For two weeks they locked themselves in meetings both closed and open, spending hours and hours negotiating and opposing and yet the result lacks a lot to be desired.
Now they are back or heading to their respective countries. These are big brains from over 190 countries who gathered to ponder on the positive ways to address climate change.
To a poor Malawian the United Nations climate change talks might mean nothing because no matter how long policy makers meet, on behalf of the voiceless, people continue to experience climate change effects.
But the Malawi delegates who went to the talks either as an observer or negotiator, to them the talks have got a different meaning all together.
For youthful Heather Maseko, a Chancellor College student, who went to Durban under National Youth Network on Climate Change (NYNCC), she came to Durban to learn how negotiations are made.
"As a youth this is a platform to gain experience on the process of negotiations for the United Nations Framework Convention on Climate Change (UNFCCC) as a future leader," she said adding that though the talks have not met her expectations, she hopes there is always a next time.
The faith community was also part of the talks as observers. National Coordinator for Act Alliance, Dingiswayo Jere, feels the talks need to be taken more seriously as it is happening now.
He cited the absence of President Bingu wa Mutharika and his ministers and other influential leaders like United States President Barack Obama, Robert Mugabe at the talks as discouraging and degrading to the impact of such talks.
"We needed as a country to have our President here because some of these issues they need a political voice which in this case can better come from him (President)" he said adding that the absence of other key leaders has also negatively affected the outcome of the talks.
Small-holder farmer Eunice Chipengule who was among African women farmers who presented a petition to the COP president hoping that before COP17 ends they will have their concerns addressed, should be among frustrated people because as African farmers among others they were advocating for the Kyoto Protocol extension.
But Leader of delegation Evans Njewa, who is the Environmental Officer for Policy and Planning, Climate Change and Global Environment Facility, took courage to say that even if it might seem that the Durban summit failed to bear fruits, talks on climate change continue outside the Conference of Parties (COP).
"We might have failed to come up with something positive, but we are hoping that talks will continue until we reach an agreement on the second Kyoto Protocol," he said.
Njewa said the talks have been beneficial for Malawi as they provided a forum for the country to present its position in as far as climate change is concerned.
Mainly Malawi stressed on the need for donor support towards adaptation activities.

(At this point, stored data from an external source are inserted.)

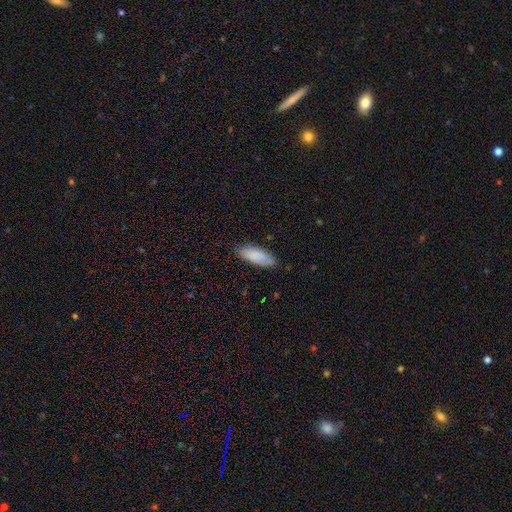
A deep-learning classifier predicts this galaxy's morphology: smooth-or-featured: smooth: 87% | featured or disk: 7% | star or artifact: 6%
  how-rounded: in between: 72% | cigar-shaped: 26% | round: 2%
  merging: none: 84% | minor disturbance: 13% | major disturbance: 2% | merger: 1%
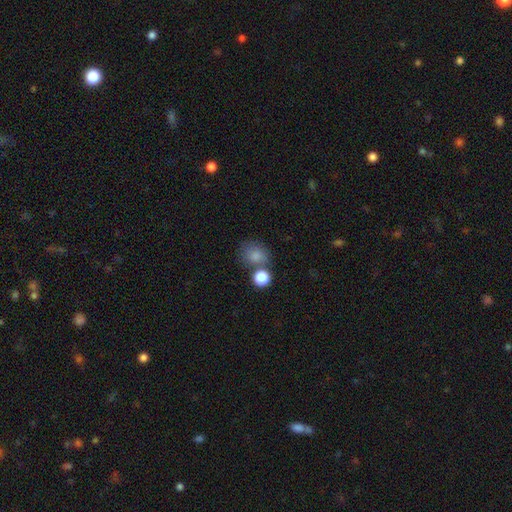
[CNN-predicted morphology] This appears to be a smooth galaxy with no disk features (82%) that is round (69%). Merging: none (56%).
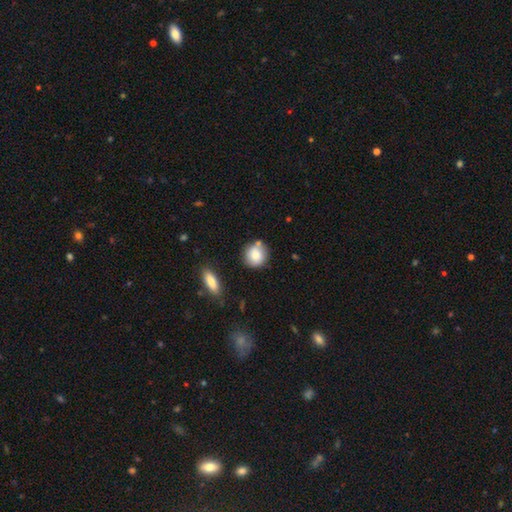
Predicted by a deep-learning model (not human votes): Overall: smooth (81%). How rounded: round (87%). Merging: none (71%).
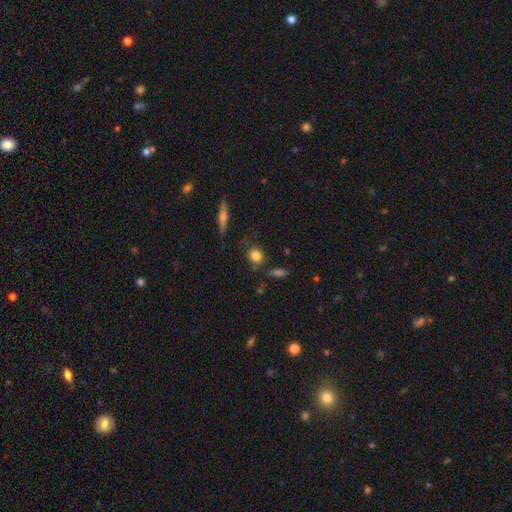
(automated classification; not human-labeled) Morphology: type=smooth (83%); roundness=round (61%); merging=none (75%).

Another delegate who did not want to be identified said he feels the talks are a waste of time and money because they are there to blindfold people as decisions are made prior.
"I can assure you that the talks will not yield anything positive, rich countries do not want to endorse the second commitment," he said.
Principal Secretary in the Ministry of Natural Resources, Energy and Environment Anthony Livuza said: "We came with a lot of hope but that hope is being tampered with. We are facing difficulties in negotiating because countries like the US are unwilling to clearly put the cards on table so that we move forward."
But he disagreed the meetings are a waste of time but bemoaned their slow pace.
"We want progress so that we have the Green climate fund operational and we put in place the second Kyoto protocol. These two issues are key for Malawi because we face lots of constraints in terms of funds and capacity that would allow us to trade with complex issues like afforestation," he said.
Different organisations have come up with statements criticising developed countries' efforts to undermine the climate convention principles and legally binding agreements. For Malawians this means tougher times ahead.